*** Opening SOURCE MATERIAL ***

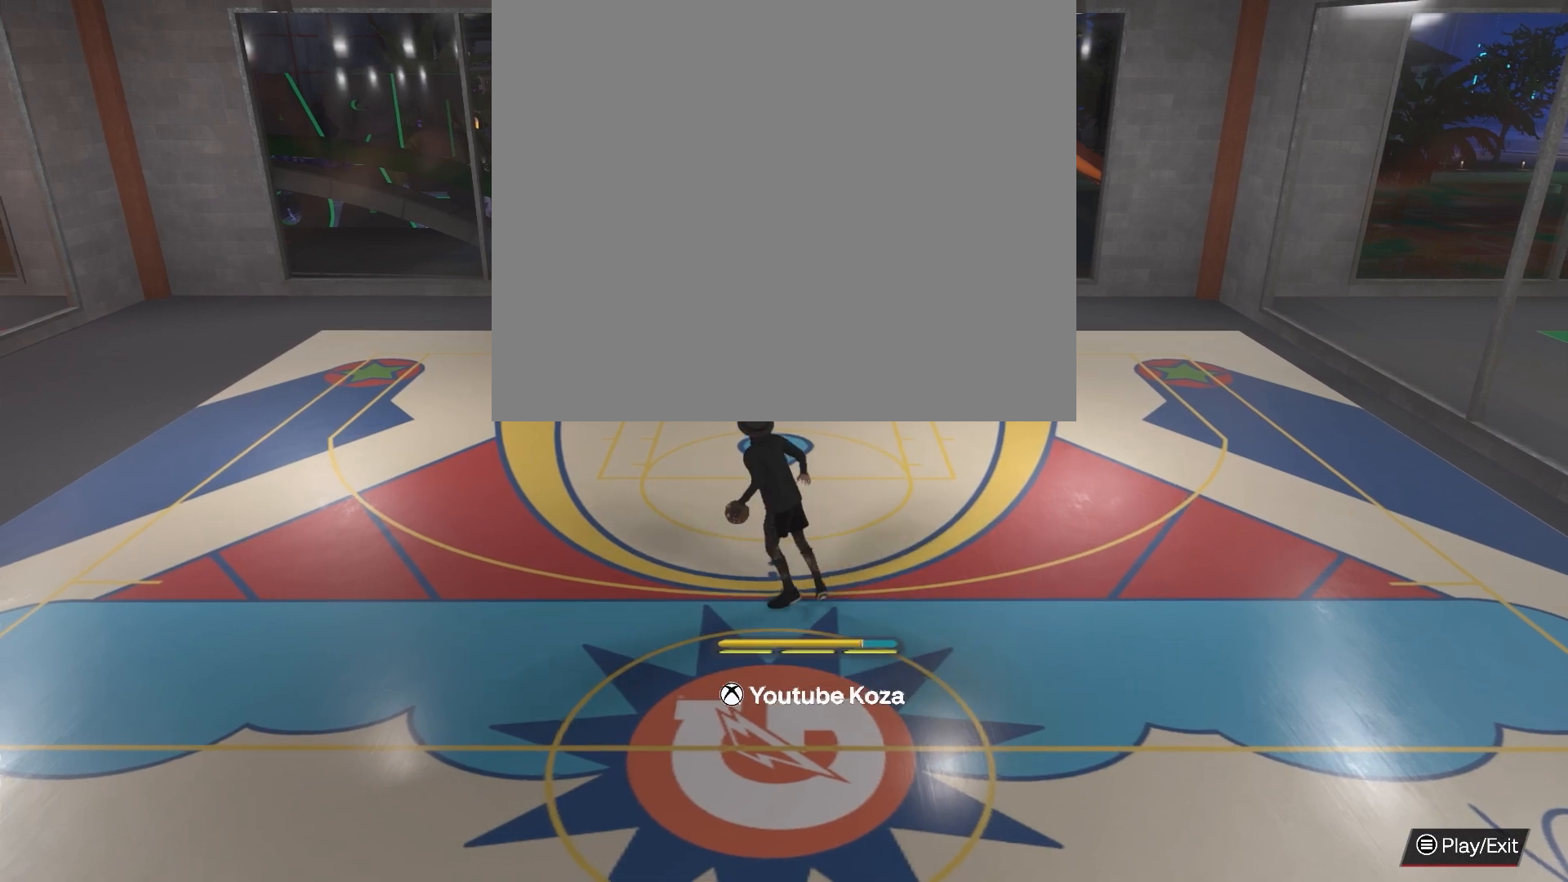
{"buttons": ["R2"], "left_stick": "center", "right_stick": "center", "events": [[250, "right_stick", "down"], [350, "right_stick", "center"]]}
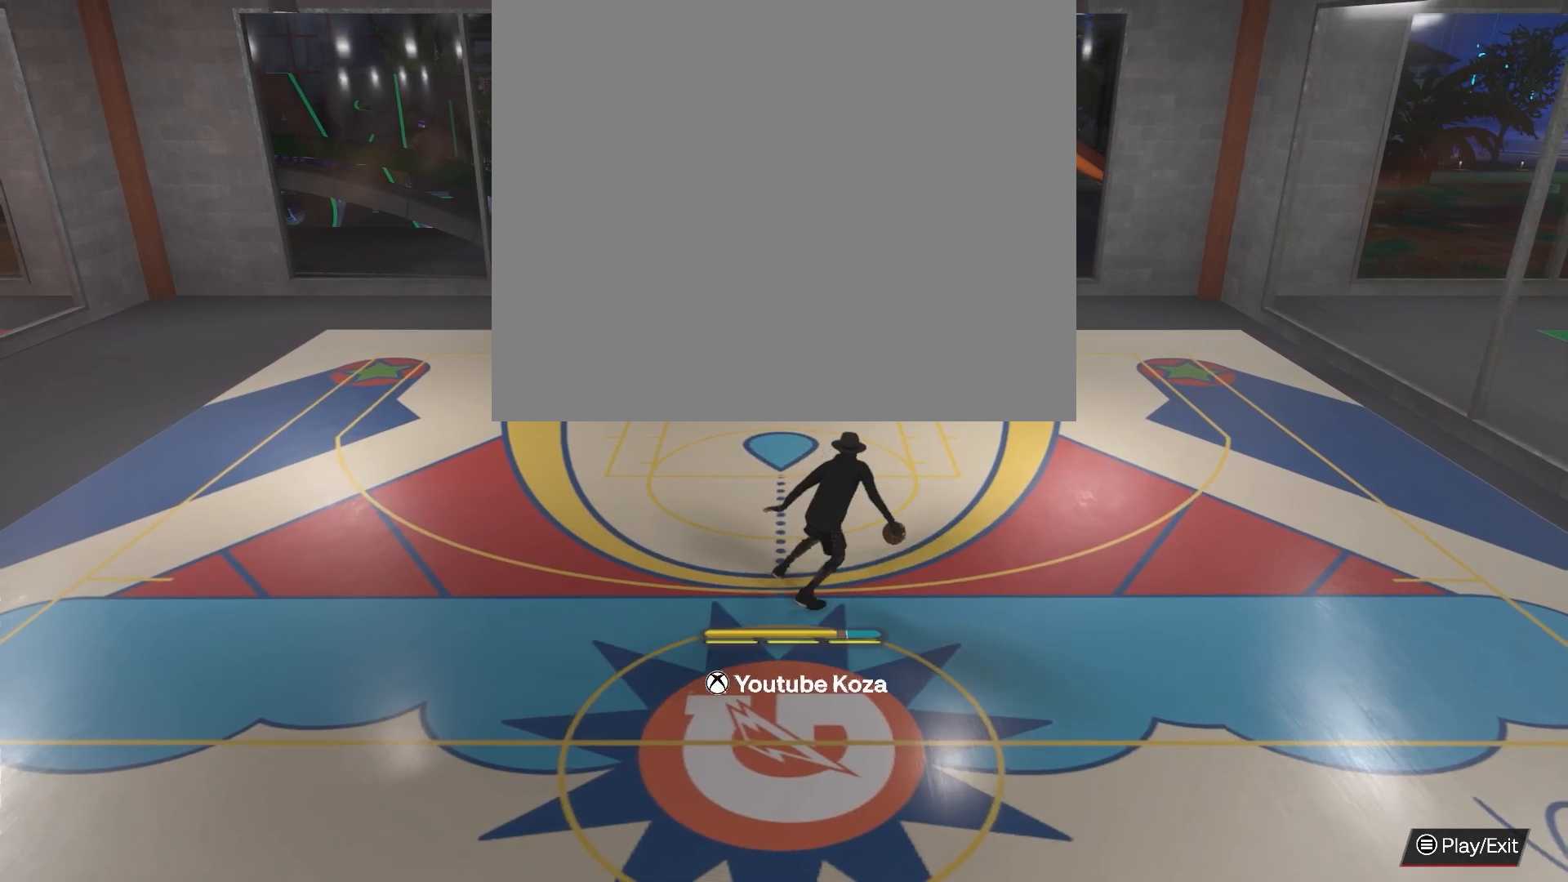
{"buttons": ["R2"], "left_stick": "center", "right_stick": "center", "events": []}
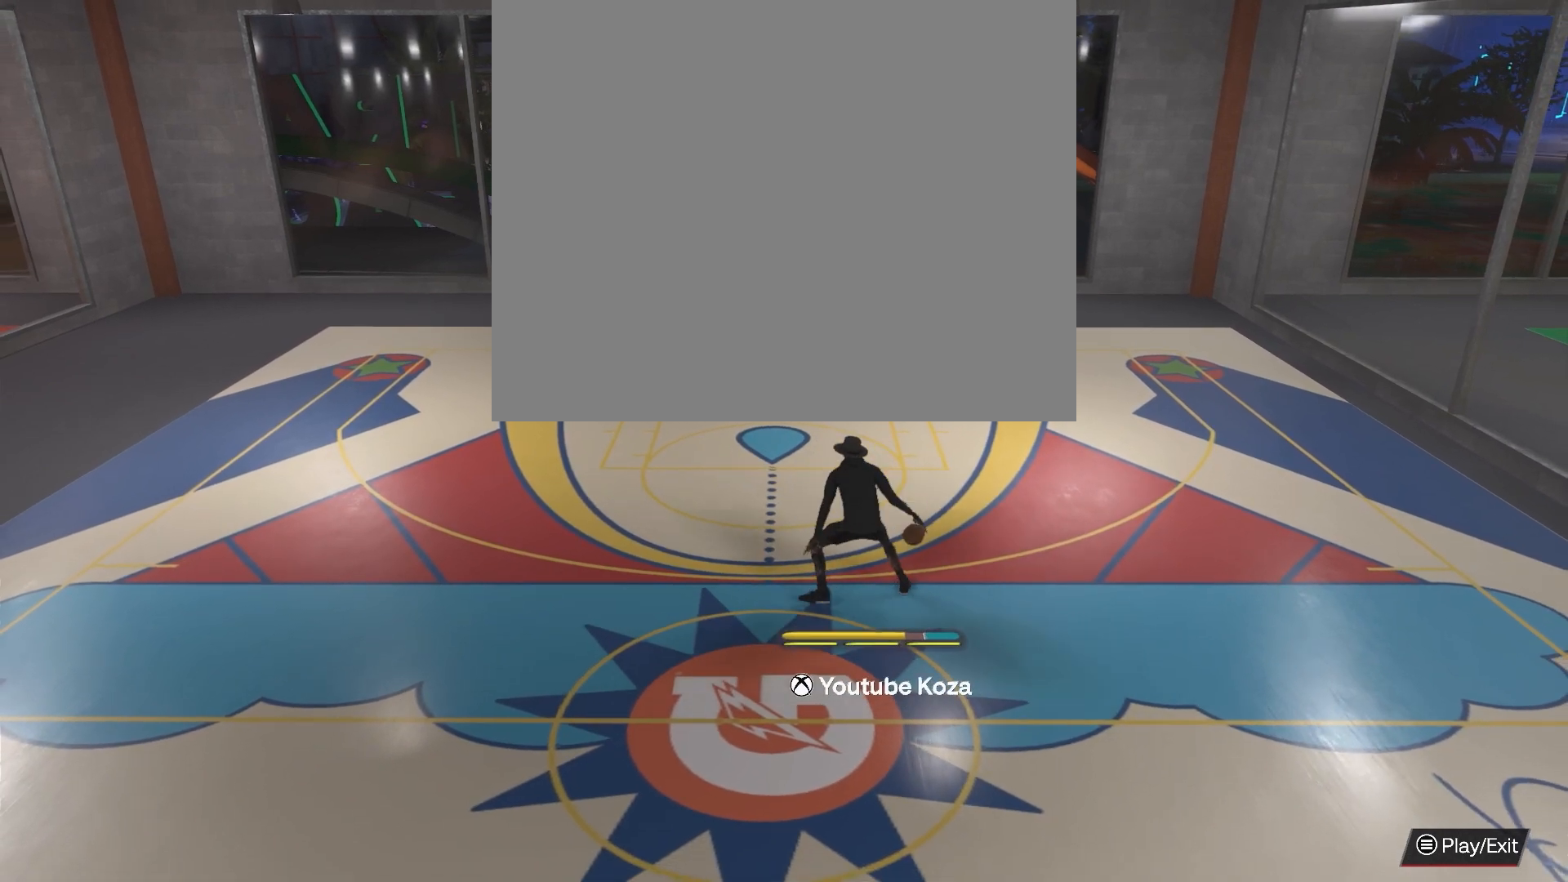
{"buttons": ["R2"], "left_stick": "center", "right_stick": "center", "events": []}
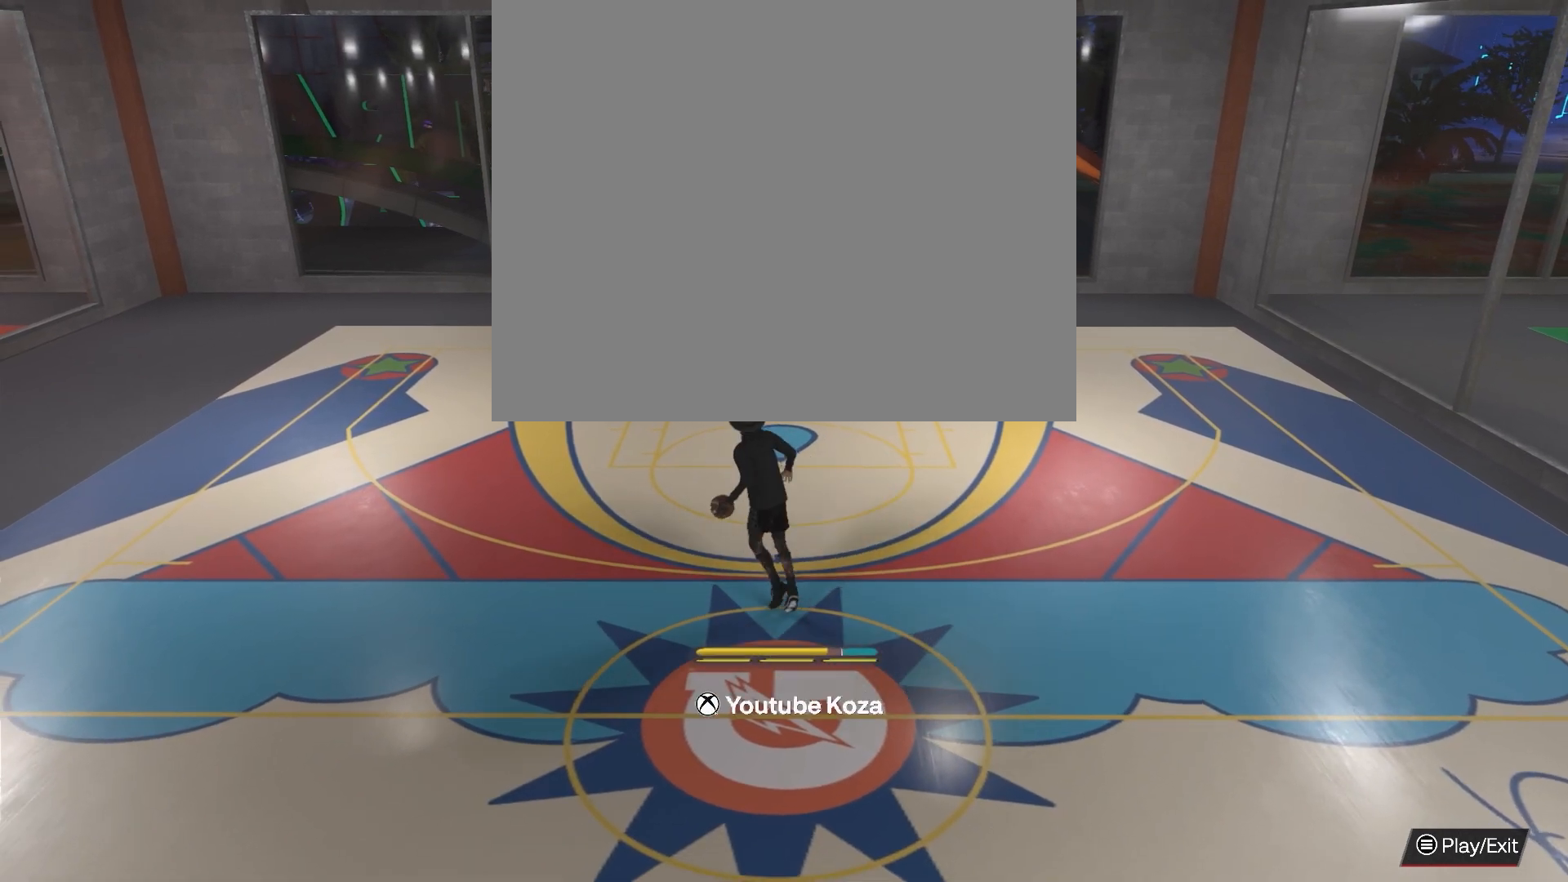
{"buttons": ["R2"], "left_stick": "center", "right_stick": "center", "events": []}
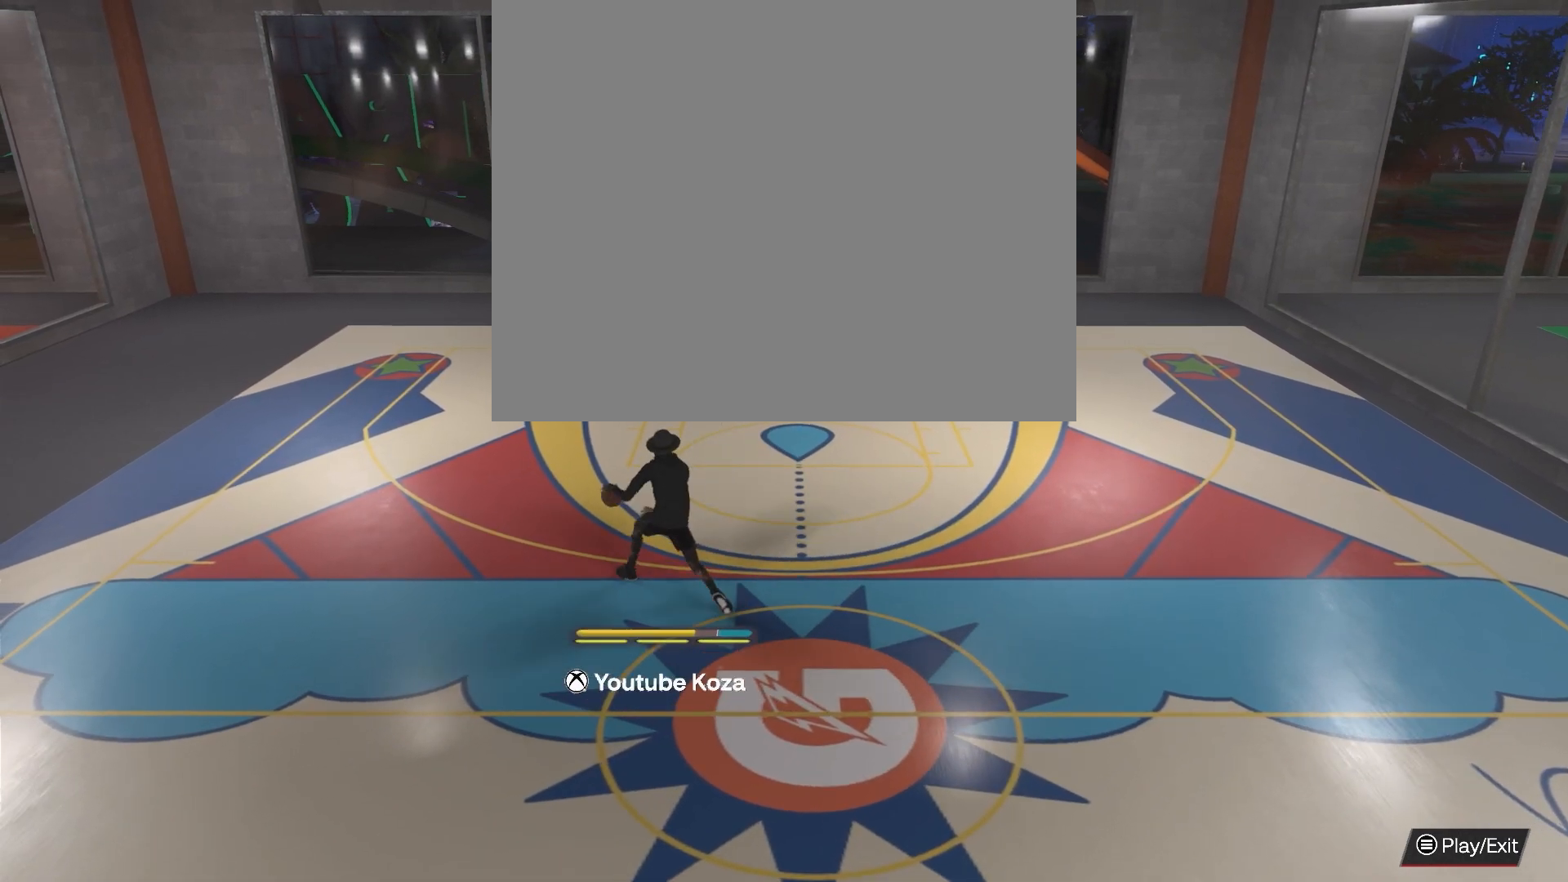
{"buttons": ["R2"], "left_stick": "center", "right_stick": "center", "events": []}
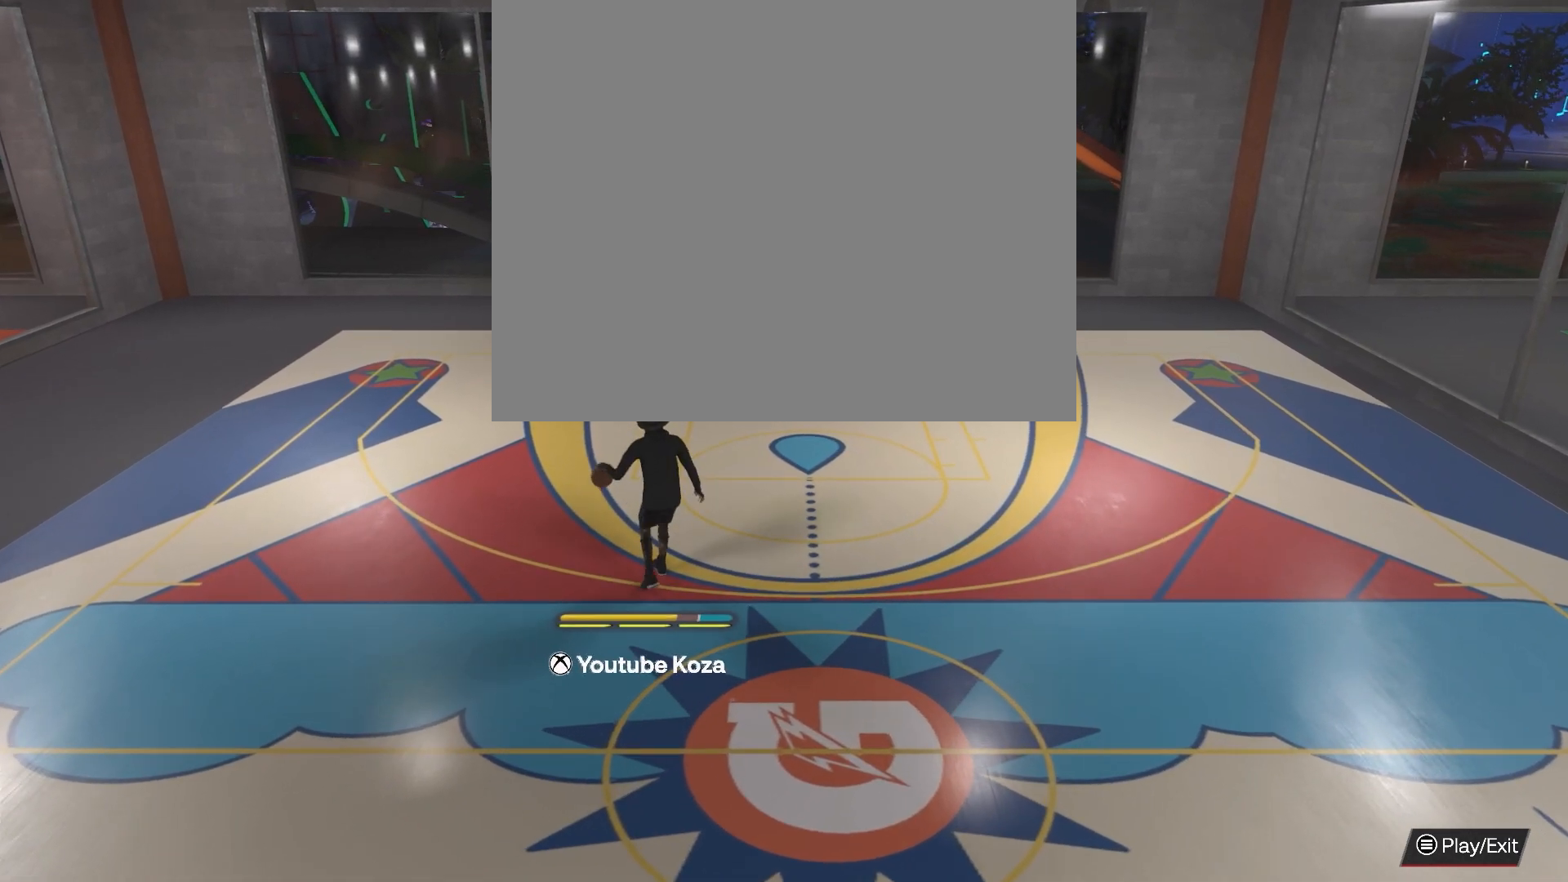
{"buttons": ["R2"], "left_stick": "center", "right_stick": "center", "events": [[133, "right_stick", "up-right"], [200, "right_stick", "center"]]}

*** Closing SOURCE MATERIAL ***

ACTIVITY: Give back the records word for word, without their pictures.

RESPONSE:
{"buttons": ["R2"], "left_stick": "center", "right_stick": "center", "events": [[250, "right_stick", "down"], [350, "right_stick", "center"]]}
{"buttons": ["R2"], "left_stick": "center", "right_stick": "center", "events": []}
{"buttons": ["R2"], "left_stick": "center", "right_stick": "center", "events": []}
{"buttons": ["R2"], "left_stick": "center", "right_stick": "center", "events": []}
{"buttons": ["R2"], "left_stick": "center", "right_stick": "center", "events": []}
{"buttons": ["R2"], "left_stick": "center", "right_stick": "center", "events": [[133, "right_stick", "up-right"], [200, "right_stick", "center"]]}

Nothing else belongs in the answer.